Als in Ehrang die Türen aufspringen, strömt sehr heiße Luft ins Abteil. Das Klima an der Mosel – „Deutschlands nördlichstem Süden“ – ist römisch-mediterran. Die französischen Soldaten, im Volksmund „Bären“ genannt, wurden hier auf Tropentauglichkeit getestet. Damit die Einheimischen ihr Glück, in dieser von Natur und Geschichte so verschwenderisch ausgestatteten Region leben zu dürfen, nicht allzu deutlich im Gesicht tragen, um so den Neid der Nachbarvölker auf sich zu ziehen, haben sie den Viez erfunden – ein Apfelweingetränk mit 13 g/l Säure. In Trier ist fast alles schwarz, selbst das Wahrzeichen, die Porta Nigra. Schwarz scheint auch die Zukunft des jungen Mannes zu sein. Deshalb kann ich es kaum erwarten, die Moselmetropole zu erreichen, denn dort werde ich eine Pause einlegen und versuchen, Sascha Muscheid abzuschütteln.
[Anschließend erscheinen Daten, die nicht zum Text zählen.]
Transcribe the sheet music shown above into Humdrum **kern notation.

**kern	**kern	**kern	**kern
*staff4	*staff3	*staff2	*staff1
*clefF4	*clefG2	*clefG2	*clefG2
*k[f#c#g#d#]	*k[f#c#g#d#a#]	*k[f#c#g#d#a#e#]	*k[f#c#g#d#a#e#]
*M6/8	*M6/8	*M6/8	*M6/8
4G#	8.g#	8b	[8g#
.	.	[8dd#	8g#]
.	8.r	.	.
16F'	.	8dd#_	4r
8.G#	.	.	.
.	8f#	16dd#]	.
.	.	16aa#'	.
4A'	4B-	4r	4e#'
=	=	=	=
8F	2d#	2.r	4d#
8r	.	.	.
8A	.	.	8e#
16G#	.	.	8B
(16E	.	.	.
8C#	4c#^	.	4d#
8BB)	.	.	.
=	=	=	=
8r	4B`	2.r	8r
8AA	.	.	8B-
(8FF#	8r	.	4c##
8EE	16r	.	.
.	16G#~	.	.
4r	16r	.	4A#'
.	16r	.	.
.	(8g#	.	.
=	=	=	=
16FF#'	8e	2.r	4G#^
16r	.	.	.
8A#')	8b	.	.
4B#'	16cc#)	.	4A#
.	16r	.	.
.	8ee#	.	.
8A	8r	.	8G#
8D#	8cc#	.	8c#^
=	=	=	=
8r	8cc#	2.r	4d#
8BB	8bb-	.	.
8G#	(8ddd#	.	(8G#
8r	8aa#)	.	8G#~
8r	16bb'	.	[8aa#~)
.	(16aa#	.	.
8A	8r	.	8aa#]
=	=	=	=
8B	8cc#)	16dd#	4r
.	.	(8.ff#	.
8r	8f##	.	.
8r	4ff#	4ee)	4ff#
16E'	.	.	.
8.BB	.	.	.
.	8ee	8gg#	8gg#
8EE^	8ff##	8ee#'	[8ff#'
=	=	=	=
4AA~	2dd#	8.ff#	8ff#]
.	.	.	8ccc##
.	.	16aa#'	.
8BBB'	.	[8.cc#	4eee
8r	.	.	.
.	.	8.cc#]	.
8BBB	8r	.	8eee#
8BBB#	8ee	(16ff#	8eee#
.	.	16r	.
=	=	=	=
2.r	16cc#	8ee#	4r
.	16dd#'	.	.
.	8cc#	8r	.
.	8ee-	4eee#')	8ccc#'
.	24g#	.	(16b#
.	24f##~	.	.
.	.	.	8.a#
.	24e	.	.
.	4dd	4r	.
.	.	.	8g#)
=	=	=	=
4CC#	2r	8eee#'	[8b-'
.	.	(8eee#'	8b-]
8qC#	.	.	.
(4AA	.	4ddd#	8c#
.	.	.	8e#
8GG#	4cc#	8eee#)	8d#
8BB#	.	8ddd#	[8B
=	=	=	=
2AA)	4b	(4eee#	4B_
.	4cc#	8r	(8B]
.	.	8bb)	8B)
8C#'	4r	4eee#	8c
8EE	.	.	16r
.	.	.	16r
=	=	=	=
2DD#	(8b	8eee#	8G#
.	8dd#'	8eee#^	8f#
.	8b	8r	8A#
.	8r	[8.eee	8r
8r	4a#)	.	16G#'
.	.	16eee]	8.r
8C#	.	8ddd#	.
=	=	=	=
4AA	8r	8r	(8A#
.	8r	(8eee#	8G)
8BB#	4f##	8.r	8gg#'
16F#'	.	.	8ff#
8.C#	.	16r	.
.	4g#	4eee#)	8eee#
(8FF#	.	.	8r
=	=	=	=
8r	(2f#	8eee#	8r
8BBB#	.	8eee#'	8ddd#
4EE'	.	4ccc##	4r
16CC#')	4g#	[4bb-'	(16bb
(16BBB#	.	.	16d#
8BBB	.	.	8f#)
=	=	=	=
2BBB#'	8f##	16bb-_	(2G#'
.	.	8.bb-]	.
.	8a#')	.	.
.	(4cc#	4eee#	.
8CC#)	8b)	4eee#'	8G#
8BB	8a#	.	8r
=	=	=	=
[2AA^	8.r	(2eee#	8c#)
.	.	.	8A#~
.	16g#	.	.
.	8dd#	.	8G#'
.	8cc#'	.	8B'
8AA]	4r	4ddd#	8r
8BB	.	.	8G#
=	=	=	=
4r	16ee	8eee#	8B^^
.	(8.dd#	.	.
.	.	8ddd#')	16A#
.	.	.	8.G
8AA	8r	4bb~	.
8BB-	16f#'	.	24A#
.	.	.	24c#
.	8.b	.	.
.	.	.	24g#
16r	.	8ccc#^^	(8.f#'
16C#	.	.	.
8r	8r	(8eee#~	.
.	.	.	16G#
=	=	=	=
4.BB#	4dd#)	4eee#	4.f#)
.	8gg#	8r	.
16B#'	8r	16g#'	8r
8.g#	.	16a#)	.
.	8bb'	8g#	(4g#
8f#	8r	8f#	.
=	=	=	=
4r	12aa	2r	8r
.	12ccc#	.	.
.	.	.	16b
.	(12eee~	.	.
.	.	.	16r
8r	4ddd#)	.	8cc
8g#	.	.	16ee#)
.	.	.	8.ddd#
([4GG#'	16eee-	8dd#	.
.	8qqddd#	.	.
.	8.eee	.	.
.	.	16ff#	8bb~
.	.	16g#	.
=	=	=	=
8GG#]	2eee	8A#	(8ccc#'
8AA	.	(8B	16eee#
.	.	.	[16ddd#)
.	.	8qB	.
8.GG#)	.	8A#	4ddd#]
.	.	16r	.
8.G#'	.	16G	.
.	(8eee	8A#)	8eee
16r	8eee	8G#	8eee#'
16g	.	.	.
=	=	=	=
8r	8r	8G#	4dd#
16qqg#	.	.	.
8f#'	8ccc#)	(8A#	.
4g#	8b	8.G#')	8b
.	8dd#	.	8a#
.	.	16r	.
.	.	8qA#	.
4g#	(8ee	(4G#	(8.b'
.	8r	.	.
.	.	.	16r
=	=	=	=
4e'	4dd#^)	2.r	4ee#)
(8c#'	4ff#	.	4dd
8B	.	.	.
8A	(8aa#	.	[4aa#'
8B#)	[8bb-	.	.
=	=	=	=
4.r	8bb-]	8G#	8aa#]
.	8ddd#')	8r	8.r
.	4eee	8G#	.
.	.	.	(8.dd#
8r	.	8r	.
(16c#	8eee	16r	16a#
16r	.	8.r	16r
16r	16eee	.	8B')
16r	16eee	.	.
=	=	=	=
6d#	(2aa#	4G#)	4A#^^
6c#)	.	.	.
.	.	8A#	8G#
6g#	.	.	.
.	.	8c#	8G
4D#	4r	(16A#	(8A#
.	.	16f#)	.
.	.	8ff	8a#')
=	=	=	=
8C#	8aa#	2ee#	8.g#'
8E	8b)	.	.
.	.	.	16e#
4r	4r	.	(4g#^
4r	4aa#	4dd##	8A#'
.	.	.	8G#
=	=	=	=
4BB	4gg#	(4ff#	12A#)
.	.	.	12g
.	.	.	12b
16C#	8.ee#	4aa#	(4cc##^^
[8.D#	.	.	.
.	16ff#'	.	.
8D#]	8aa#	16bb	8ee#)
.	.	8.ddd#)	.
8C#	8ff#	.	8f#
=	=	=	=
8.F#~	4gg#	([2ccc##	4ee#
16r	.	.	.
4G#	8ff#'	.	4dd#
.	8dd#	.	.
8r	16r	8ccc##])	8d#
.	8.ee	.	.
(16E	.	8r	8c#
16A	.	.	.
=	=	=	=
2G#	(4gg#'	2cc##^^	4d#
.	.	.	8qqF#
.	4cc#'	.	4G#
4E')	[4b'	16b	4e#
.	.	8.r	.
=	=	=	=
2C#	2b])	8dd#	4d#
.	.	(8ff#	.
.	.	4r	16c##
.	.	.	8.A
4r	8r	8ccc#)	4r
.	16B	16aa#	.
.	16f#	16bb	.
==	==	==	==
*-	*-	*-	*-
Er mag zwar Reisegefährte sein, aber längst ein ermüdender, und seine Niedergeschlagenheit birgt Ansteckungsgefahr. Auf dem Bahnsteig wirbt eine Tafel für Kümmerling – „der sanfte Bitter“. Dieser Begriff ließe sich ebenso gut auf Muscheid anwenden. Ich mag ihm gar nicht sagen, dass er in Cochem auf dem falschen Gleis eingestiegen ist, denn dieser Zug fährt nach Saarbrücken, und von da muss er sich durchs Nahetal durchschlagen, um nach Mainz zu kommen. Das zieht sich. Über Koblenz wäre das schneller gegangen. Aber vielleicht haben sie ja an der Nahe Bedarf an einem Weinkönig – Publicity brächte das allemal.